While there is a troubled history of portraying Asian men as submissive and effeminate, Black men have often been depicted as animalistic, hypermasculine and hung. 

Amongst the crowds of size Queens, some exoticize their partner's Blackness in pursuit of a Big Black Cock (BBC).

Roy Celaire, a Master's student at Oxford University, describes the impact of stereotyping on Grindr, "if I don't live up to this fantasy being a hypersexual Black stud with a big dick, I am immediately rendered dispensable and stop hearing from them." 

This dehumanizing behaviour cannot be dismissed as "preference," for it's predicated on a range of racist stereotypes and treats someone's identity as well… an option for brunch.

The impact of these beliefs goes beyond hookup culture (where Asian men are assumed to be submissive bottoms and Black men are pressured to be dominant tops) and can fuel violence. 

With the phallus symbolizing masculine power, Black masculinity has historically been constructed as a threat to whiteness.
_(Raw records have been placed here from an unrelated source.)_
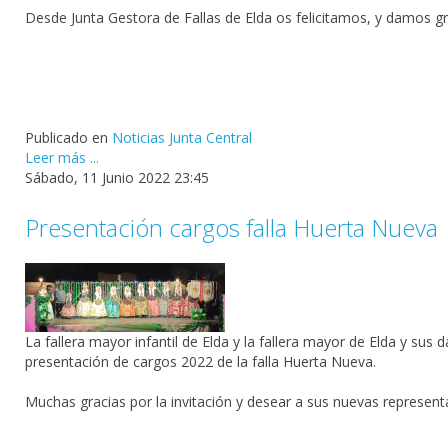
Desde Junta Gestora de Fallas de Elda os felicitamos, y damos gra
Publicado en
Noticias Junta Central
Leer más ...
Sábado, 11 Junio 2022 23:45
Presentación cargos falla Huerta Nueva
La fallera mayor infantil de Elda y la fallera mayor de Elda y su
presentación de cargos 2022 de la falla Huerta Nueva.
Muchas gracias por la invitación y desear a sus nuevas represent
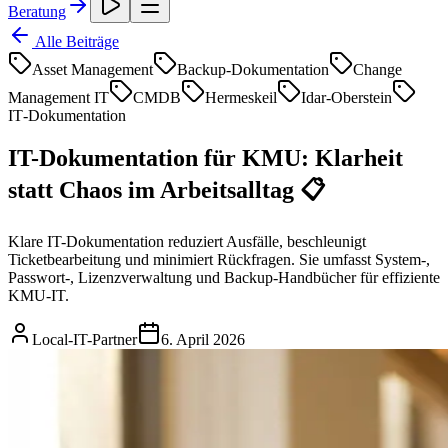
Beratung
Alle Beiträge
Asset Management
Backup‑Dokumentation
Change
Management IT
CMDB
Hermeskeil
Idar‑Oberstein
IT‑Dokumentation
IT-Dokumentation für KMU: Klarheit
statt Chaos im Arbeitsalltag 📋
Klare IT-Dokumentation reduziert Ausfälle, beschleunigt
Ticketbearbeitung und minimiert Rückfragen. Sie umfasst System-,
Passwort-, Lizenzverwaltung und Backup-Handbücher für effiziente
KMU-IT.
Local-IT-Partner
6. April 2026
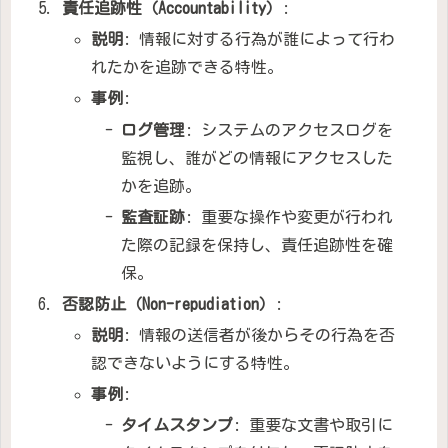
責任追跡性（Accountability）
:
説明
: 情報に対する行為が誰によって行わ
れたかを追跡できる特性。
事例
:
ログ管理
: システムのアクセスログを
監視し、誰がどの情報にアクセスした
かを追跡。
監査証跡
: 重要な操作や変更が行われ
た際の記録を保持し、責任追跡性を確
保。
否認防止（Non-repudiation）
:
説明
: 情報の送信者が後からその行為を否
認できないようにする特性。
事例
:
タイムスタンプ
: 重要な文書や取引に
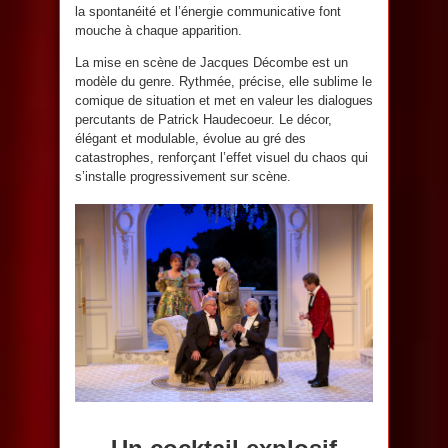
la spontanéité et l’énergie communicative font
mouche à chaque apparition.
La mise en scène de Jacques Décombe est un
modèle du genre. Rythmée, précise, elle sublime le
comique de situation et met en valeur les dialogues
percutants de Patrick Haudecoeur. Le décor,
élégant et modulable, évolue au gré des
catastrophes, renforçant l’effet visuel du chaos qui
s’installe progressivement sur scène.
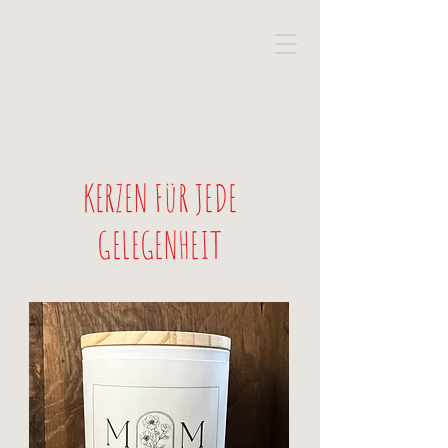
KERZEN FüR JEDE
GELEGENHEIT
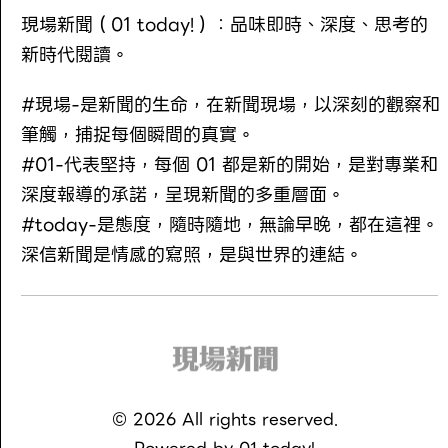
現場新聞（01 today!）：品味即時、深度、思考的
新時代閱讀。
#現場-是新聞的生命，在新聞現場，以深刻的觀察和
筆觸，捕捉每個瞬間的真實。
#01-代表堅持，每個 01 都是新的開始，是對專業和
深度報導的承諾，呈現新聞的多重層面。
#today-是態度，隨時隨地，無論早晚，都在這裡。
深信新聞是情感的寫照，是與世界的連結。
©
2026
All rights reserved.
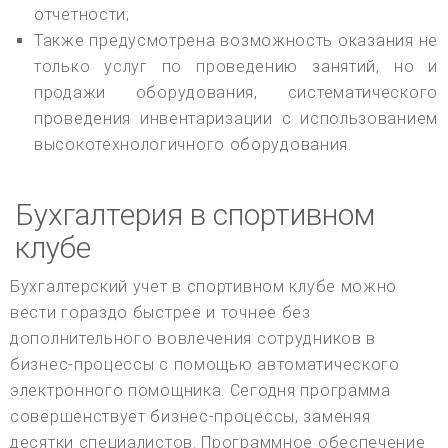
отчетности;
Также предусмотрена возможность оказания не
только услуг по проведению занятий, но и
продажи оборудования, систематического
проведения инвентаризации с использованием
высокотехнологичного оборудования.
Бухгалтерия в спортивном
клубе
Бухгалтерский учет в спортивном клубе можно
вести гораздо быстрее и точнее без
дополнительного вовлечения сотрудников в
бизнес-процессы с помощью автоматического
электронного помощника. Сегодня программа
совершенствует бизнес-процессы, заменяя
десятки специалистов. Программное обеспечение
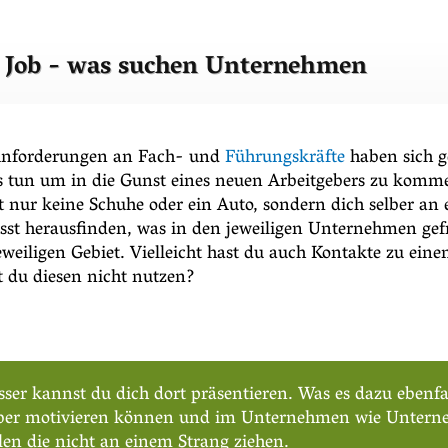
Job - was suchen Unternehmen
e Anforderungen an Fach- und
Führungskräfte
haben sich ge
s tun um in die Gunst eines neuen Arbeitgebers zu komme
st nur keine Schuhe oder ein Auto, sondern dich selber a
herausfinden, was in den jeweiligen Unternehmen gefrag
eweiligen Gebiet. Vielleicht hast du auch Kontakte zu e
 du diesen nicht nutzen?
er kannst du dich dort präsentieren. Was es dazu ebenfall
h selber motivieren können und im Unternehmen wie Unter
len die nicht an einem Strang ziehen.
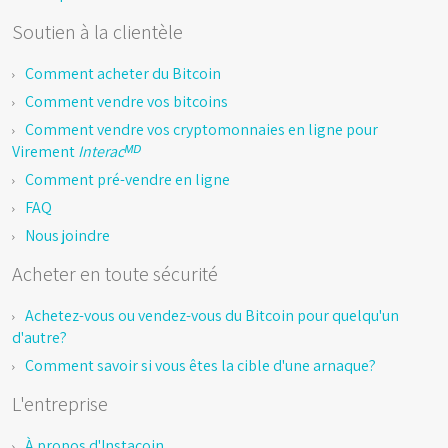
Soutien à la clientèle
Comment acheter du Bitcoin
Comment vendre vos bitcoins
Comment vendre vos cryptomonnaies en ligne pour
Virement
Interacᴹᴰ
Comment pré-vendre en ligne
FAQ
Nous joindre
Acheter en toute sécurité
Achetez-vous ou vendez-vous du Bitcoin pour quelqu'un
d'autre?
Comment savoir si vous êtes la cible d'une arnaque?
L'entreprise
À propos d'Instacoin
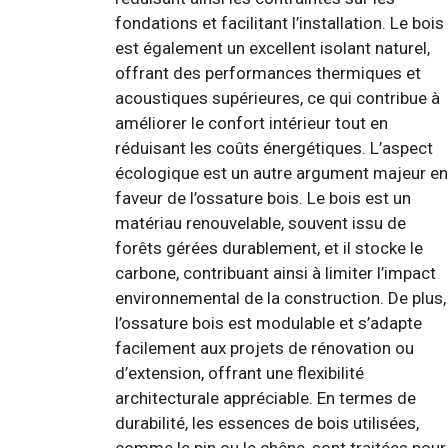
fondations et facilitant l’installation. Le bois
est également un excellent isolant naturel,
offrant des performances thermiques et
acoustiques supérieures, ce qui contribue à
améliorer le confort intérieur tout en
réduisant les coûts énergétiques. L’aspect
écologique est un autre argument majeur en
faveur de l’ossature bois. Le bois est un
matériau renouvelable, souvent issu de
forêts gérées durablement, et il stocke le
carbone, contribuant ainsi à limiter l’impact
environnemental de la construction. De plus,
l’ossature bois est modulable et s’adapte
facilement aux projets de rénovation ou
d’extension, offrant une flexibilité
architecturale appréciable. En termes de
durabilité, les essences de bois utilisées,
Countless cases, from mobbed castrations to the murder of Emmett Till (who was lynched for allegedly whistling at a white woman), to the more recent Central Park Birdwatching incident, highlight how Black men can be perceived as predatory or hypersexual for simply existing.

Though some Size Queens might frame fetishizing Black penises as a compliment, it is ultimately rooted in this same violent history of dehumanization. 

If we can critically reflect on narrow moulds of masculinity and confront the origin of racist stereotypes, we have the capacity to chart new paths. 

Indeed, queer icons like Billy Porter and Lil Nas X highlight the power of our community to subvert old tropes and find more expansive ways of defining queerness, sexuality and race. There is room at the table for everyone, but some archaic dishes need to be struck from the menu.

Did that hit the spot?

If low-hanging fruit is a necessity for sex, you may be a Size Queen. 

Loads of us are proud of our members and benefit from the social currency they command. Don't get me wrong, big dicks can be a blast. But so can those that are on the smaller side. 

We could all stand to reflect on the gendered and race-based stereotypes we've internalized when shopping through the shelves of Grindr. 

Many of us are walking away from insecurities rather than running towards pleasure. Bottoms can be hung, tops can be small, and outdated ways of thinking needn't define our cravings or enjoyment around sex.

Sex is like brunch, a combination of flavours that shouldn't be reduced to a single ingredient. May these reflections empower you to find partners who truly hit the spot.